(Problem to solve): In the entries below, the word "face" appears on some lines. Copy each of those lines.

(Itemized modification records)
* * * *

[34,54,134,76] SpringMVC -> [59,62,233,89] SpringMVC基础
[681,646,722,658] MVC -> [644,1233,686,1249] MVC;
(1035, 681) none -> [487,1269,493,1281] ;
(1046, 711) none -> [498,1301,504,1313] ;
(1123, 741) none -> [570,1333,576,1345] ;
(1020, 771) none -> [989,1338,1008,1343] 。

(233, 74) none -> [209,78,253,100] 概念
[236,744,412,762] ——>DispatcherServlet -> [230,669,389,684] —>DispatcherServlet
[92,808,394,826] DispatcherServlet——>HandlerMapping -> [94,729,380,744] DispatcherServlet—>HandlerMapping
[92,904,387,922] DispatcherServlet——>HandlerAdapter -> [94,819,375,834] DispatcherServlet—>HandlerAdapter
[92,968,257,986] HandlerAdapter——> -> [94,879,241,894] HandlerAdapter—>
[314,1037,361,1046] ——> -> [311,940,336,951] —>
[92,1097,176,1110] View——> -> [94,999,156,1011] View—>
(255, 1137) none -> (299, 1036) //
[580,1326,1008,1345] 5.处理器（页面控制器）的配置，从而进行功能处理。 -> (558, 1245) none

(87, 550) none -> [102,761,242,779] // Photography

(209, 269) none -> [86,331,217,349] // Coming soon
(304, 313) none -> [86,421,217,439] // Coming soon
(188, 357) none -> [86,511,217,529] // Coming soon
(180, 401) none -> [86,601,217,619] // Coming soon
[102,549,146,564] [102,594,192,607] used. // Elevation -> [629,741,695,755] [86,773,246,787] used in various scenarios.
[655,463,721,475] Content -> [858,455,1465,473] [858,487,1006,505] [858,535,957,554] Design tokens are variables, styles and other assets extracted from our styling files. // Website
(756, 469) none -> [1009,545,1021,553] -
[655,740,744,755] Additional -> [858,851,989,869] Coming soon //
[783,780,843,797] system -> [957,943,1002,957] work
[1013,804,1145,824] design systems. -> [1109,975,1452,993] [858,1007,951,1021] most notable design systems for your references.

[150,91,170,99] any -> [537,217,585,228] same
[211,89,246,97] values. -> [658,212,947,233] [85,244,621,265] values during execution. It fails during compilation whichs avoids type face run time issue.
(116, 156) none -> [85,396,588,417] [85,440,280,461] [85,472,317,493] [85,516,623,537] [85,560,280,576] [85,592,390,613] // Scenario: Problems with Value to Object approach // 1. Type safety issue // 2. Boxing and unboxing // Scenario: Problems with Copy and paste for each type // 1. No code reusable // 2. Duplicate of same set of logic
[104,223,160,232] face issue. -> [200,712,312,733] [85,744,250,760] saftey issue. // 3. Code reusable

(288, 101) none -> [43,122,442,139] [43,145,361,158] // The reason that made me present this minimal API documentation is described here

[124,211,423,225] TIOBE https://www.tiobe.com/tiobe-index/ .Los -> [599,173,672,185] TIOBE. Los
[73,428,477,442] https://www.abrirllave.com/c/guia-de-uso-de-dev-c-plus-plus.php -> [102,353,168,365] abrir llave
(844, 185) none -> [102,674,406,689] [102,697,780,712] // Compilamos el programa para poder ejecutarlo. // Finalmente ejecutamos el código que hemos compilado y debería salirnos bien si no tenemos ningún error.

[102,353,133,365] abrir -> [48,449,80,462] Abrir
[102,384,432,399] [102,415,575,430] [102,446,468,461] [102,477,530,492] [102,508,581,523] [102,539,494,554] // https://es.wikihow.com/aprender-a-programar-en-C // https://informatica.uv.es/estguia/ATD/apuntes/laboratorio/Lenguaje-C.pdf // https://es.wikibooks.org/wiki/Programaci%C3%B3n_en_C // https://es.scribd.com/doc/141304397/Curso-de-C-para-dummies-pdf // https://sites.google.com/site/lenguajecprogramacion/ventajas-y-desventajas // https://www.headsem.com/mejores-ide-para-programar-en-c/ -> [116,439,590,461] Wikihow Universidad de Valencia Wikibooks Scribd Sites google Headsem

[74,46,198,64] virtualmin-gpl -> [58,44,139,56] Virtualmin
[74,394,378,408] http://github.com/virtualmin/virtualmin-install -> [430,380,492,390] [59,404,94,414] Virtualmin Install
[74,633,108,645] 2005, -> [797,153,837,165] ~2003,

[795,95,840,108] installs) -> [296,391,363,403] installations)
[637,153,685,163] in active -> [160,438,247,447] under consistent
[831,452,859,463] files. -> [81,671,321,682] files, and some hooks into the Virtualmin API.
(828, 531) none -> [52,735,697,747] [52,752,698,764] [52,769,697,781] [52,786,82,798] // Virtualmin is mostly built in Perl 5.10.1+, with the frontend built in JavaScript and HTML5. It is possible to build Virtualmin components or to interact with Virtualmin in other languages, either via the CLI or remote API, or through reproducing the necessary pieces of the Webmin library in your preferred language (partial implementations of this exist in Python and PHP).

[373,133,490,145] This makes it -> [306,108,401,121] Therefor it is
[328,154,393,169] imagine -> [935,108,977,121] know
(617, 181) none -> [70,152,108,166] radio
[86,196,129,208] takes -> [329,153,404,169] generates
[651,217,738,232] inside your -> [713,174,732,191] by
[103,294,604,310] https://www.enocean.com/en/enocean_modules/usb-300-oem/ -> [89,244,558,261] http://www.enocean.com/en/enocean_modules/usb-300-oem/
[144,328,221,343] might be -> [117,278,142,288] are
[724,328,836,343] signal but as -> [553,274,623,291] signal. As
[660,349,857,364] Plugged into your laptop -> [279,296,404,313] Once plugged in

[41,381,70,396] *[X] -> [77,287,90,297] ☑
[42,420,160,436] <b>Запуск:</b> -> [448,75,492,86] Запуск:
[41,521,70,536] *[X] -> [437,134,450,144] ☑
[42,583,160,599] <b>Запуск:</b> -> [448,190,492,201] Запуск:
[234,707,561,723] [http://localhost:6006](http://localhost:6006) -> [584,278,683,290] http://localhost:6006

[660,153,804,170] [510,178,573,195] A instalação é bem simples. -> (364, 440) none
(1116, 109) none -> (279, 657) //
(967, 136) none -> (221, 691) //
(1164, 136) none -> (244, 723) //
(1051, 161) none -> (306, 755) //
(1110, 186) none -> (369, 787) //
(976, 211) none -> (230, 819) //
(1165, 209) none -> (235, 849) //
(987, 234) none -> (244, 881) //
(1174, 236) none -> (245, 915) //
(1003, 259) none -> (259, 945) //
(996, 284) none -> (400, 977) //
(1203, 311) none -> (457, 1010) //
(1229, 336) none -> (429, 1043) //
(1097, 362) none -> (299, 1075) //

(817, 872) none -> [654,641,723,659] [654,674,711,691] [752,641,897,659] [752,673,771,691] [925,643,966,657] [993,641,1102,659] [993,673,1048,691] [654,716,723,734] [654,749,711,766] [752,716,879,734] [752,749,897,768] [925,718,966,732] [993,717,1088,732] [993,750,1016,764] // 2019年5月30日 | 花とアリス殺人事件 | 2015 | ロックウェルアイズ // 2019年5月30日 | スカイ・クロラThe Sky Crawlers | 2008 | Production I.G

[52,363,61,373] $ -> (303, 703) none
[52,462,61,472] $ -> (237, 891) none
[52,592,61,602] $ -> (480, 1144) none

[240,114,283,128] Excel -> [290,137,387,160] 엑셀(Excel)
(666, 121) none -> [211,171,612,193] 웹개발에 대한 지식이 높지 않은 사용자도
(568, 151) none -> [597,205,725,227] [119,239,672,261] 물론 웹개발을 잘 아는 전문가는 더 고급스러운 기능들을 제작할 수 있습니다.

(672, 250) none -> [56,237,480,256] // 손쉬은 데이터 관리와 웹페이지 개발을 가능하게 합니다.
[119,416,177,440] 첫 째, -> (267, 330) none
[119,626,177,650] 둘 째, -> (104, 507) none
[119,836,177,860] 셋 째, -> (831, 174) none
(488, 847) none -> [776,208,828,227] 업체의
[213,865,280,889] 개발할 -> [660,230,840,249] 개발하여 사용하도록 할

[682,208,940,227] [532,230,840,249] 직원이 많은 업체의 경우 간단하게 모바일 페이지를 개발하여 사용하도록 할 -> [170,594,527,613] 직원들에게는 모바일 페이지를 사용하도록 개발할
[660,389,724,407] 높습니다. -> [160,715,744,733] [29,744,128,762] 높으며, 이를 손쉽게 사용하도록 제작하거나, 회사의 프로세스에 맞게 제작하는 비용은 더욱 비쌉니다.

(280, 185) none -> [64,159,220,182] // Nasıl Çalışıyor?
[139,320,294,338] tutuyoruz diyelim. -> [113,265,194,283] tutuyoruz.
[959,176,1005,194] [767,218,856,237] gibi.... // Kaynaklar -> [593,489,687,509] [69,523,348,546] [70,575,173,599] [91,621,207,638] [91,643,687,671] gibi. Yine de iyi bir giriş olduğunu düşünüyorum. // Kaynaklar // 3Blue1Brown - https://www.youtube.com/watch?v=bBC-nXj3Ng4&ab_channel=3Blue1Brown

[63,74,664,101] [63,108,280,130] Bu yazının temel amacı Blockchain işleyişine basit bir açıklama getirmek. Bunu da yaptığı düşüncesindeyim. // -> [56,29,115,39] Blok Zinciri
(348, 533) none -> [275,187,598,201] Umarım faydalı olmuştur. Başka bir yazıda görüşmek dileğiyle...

* * * *

(Solved exercise):
[211,89,246,97] values. -> [658,212,947,233] [85,244,621,265] values during execution. It fails during compilation whichs avoids type face run time issue.
[104,223,160,232] face issue. -> [200,712,312,733] [85,744,250,760] saftey issue. // 3. Code reusable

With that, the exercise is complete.